- _EXERCISE MATERIAL_:

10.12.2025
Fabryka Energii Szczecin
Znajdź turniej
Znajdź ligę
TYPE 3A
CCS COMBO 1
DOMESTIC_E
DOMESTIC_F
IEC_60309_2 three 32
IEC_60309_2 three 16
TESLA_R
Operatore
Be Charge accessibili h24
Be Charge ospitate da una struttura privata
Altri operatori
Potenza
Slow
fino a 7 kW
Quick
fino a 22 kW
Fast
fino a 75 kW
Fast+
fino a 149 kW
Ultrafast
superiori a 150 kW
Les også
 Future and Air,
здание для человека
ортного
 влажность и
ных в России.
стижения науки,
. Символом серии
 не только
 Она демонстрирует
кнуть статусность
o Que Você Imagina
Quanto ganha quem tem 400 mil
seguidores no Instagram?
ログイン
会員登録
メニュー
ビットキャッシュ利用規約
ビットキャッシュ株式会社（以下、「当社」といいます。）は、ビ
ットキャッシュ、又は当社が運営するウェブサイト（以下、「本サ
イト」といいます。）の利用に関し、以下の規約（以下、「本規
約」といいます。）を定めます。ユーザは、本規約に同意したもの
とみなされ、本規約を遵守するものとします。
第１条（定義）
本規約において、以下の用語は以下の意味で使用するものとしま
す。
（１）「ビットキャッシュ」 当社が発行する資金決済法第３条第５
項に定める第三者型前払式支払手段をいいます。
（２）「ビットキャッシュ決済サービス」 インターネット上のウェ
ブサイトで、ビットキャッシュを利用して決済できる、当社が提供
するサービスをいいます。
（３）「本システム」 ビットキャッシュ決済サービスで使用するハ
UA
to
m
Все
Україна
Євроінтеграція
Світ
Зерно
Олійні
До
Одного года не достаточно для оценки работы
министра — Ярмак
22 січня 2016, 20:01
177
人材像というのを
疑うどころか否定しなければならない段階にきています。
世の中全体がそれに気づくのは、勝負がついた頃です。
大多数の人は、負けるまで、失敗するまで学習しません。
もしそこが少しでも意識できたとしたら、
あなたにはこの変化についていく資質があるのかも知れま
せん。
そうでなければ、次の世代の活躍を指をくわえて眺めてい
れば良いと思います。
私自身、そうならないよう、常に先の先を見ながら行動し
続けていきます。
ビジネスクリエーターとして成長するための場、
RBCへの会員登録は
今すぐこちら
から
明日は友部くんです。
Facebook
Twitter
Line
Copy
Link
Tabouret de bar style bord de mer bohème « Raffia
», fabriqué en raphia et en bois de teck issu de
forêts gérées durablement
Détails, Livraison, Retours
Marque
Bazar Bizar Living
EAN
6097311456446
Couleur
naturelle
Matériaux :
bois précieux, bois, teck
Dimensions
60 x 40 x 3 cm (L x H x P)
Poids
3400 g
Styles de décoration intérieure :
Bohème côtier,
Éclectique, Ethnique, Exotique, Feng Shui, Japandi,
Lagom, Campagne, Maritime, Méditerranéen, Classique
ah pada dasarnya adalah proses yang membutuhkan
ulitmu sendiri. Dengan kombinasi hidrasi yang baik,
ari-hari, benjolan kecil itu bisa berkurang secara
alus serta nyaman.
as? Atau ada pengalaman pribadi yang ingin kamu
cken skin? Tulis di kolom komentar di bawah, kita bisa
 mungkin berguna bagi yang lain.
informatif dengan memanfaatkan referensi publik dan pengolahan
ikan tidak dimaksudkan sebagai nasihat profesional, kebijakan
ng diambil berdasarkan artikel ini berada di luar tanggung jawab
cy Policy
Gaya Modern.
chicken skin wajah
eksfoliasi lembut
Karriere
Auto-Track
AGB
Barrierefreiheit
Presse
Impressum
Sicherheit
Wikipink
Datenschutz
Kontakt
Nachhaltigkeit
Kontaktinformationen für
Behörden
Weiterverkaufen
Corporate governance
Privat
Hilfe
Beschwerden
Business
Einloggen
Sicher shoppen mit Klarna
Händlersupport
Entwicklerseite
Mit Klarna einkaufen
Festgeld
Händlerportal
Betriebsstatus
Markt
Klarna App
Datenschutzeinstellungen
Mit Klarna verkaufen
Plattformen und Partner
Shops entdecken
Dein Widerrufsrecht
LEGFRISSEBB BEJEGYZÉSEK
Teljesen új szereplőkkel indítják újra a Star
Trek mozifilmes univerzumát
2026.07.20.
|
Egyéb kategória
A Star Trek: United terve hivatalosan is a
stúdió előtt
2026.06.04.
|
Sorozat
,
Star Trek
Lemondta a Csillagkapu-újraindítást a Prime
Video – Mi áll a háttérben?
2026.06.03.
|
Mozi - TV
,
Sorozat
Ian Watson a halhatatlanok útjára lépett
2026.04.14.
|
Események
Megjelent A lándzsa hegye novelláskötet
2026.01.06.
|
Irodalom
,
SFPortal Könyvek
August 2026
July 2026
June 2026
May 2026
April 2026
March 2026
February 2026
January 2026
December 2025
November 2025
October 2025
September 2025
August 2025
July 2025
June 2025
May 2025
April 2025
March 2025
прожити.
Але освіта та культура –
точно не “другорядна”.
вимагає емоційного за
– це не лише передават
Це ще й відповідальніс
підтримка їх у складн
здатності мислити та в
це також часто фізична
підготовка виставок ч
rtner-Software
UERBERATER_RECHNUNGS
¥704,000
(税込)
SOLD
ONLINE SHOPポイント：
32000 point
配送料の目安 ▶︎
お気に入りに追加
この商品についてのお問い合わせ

- _WHAT TO PRODUCE_: Return, exactly, the lines from the first line of the records above to the line containing "Quanto ganha quem tem 400 mil", both included.

- _FINAL ANSWER_:
10.12.2025
Fabryka Energii Szczecin
Znajdź turniej
Znajdź ligę
TYPE 3A
CCS COMBO 1
DOMESTIC_E
DOMESTIC_F
IEC_60309_2 three 32
IEC_60309_2 three 16
TESLA_R
Operatore
Be Charge accessibili h24
Be Charge ospitate da una struttura privata
Altri operatori
Potenza
Slow
fino a 7 kW
Quick
fino a 22 kW
Fast
fino a 75 kW
Fast+
fino a 149 kW
Ultrafast
superiori a 150 kW
Les også
 Future and Air,
здание для человека
ортного
 влажность и
ных в России.
стижения науки,
. Символом серии
 не только
 Она демонстрирует
кнуть статусность
o Que Você Imagina
Quanto ganha quem tem 400 mil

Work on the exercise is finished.